───── EXTRACT TO READ ─────

Wednesday, September 28, 2005

Matt Dallman's Response to my comments on a moral ground to art

Matthew Dallman a writer, musician and much more of a proper blogger than me, was kind enough to post some thoughts in response to my post meditation retreat comments on a moral foundation to art.

Matt is very interested in theoretical perspectives on art and art making that include but don't stop at scope of post-modernish critical theory.

Here is a quote:

My composition teacher, W.A. Mathieu, has taught me to consider what the human ear can reasonably be expected to hear and process. I could put any and all notes I want into one of my compositions, but the reality is that the average human ears are only going to be able to really hear--and thus truly resonate--with certain of the notes in certain patterns and combinations. The artistry of composition, in fact, involves skillfully dancing on the edge of the known and the unknown, in ways that keep the ears of the audience simultaneously engaged and in a rapture of surprise. These lines and limits of perception are pre-given to a certain extent (only tones in a certain frequency range can be perceived, for example), but also evolve. Our ears tolerate far more sonic ambiguity than those of previous epochs of culture.

─────

▸ TASK LIST
1. In the blog post, rewrite the paragraph beginning "My composition teacher, W.A. Mathieu" as a brief bulleted list that keeps its main facts.
2. According to the quoted passage in the blog post, why is it not enough for a composer to put any and all notes into a composition?

───── INFORMATION SHOWN ─────

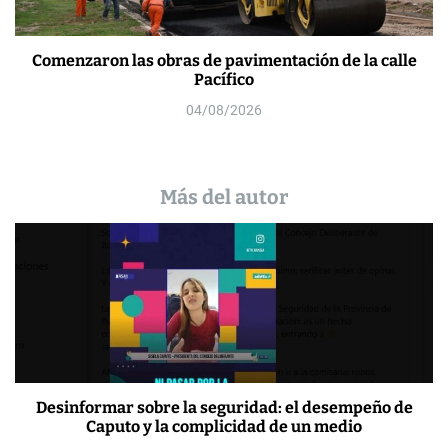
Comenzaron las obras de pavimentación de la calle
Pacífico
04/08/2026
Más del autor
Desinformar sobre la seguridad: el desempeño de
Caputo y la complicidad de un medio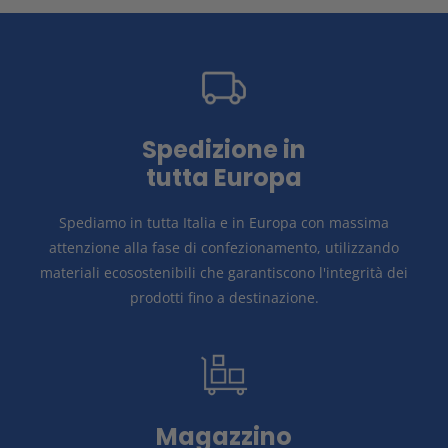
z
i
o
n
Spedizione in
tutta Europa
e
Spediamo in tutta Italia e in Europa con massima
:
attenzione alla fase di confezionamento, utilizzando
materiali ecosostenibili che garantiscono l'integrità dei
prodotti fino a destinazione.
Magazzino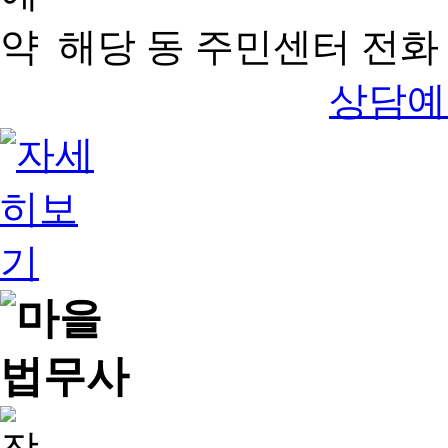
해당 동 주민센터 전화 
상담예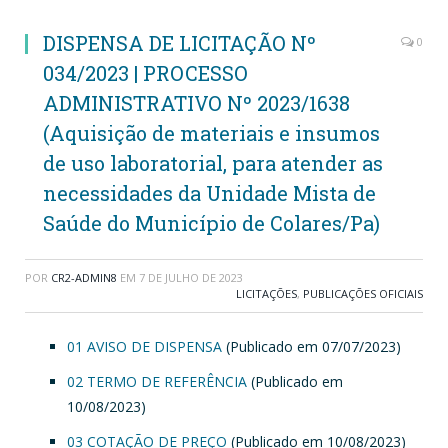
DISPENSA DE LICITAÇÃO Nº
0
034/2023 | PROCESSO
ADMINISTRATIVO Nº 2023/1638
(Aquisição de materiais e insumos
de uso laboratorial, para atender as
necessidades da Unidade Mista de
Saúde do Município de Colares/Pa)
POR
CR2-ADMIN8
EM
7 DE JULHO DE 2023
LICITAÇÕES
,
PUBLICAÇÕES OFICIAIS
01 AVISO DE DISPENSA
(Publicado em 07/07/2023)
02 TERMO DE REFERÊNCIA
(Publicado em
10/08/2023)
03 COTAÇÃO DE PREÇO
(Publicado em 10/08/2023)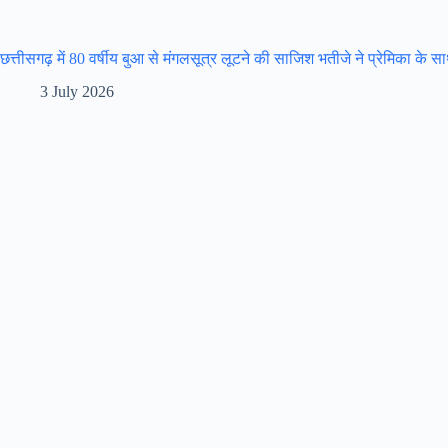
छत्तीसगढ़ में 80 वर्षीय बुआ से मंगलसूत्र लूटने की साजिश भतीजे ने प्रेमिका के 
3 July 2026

─────

▸ LIST OF SOLUTIONS
1.
- W.A. Mathieu, a composition teacher, taught the writer to consider what the human ear can reasonably be expected to hear and process.
- A composer could use any notes, but average ears can only really hear, and truly resonate with, certain notes in certain patterns and combinations.
- The artistry of composition is skillfully dancing on the edge of the known and the unknown, keeping listeners engaged and in a rapture of surprise.
- The limits of perception are partly pre-given, since only tones in a certain frequency range can be perceived, but they also evolve.
- Our ears tolerate far more sonic ambiguity than those of previous cultural epochs.

2. The average human ear can really hear, and therefore truly resonate with, only certain notes in certain patterns and combinations. Notes outside those limits are not heard and processed in the same way.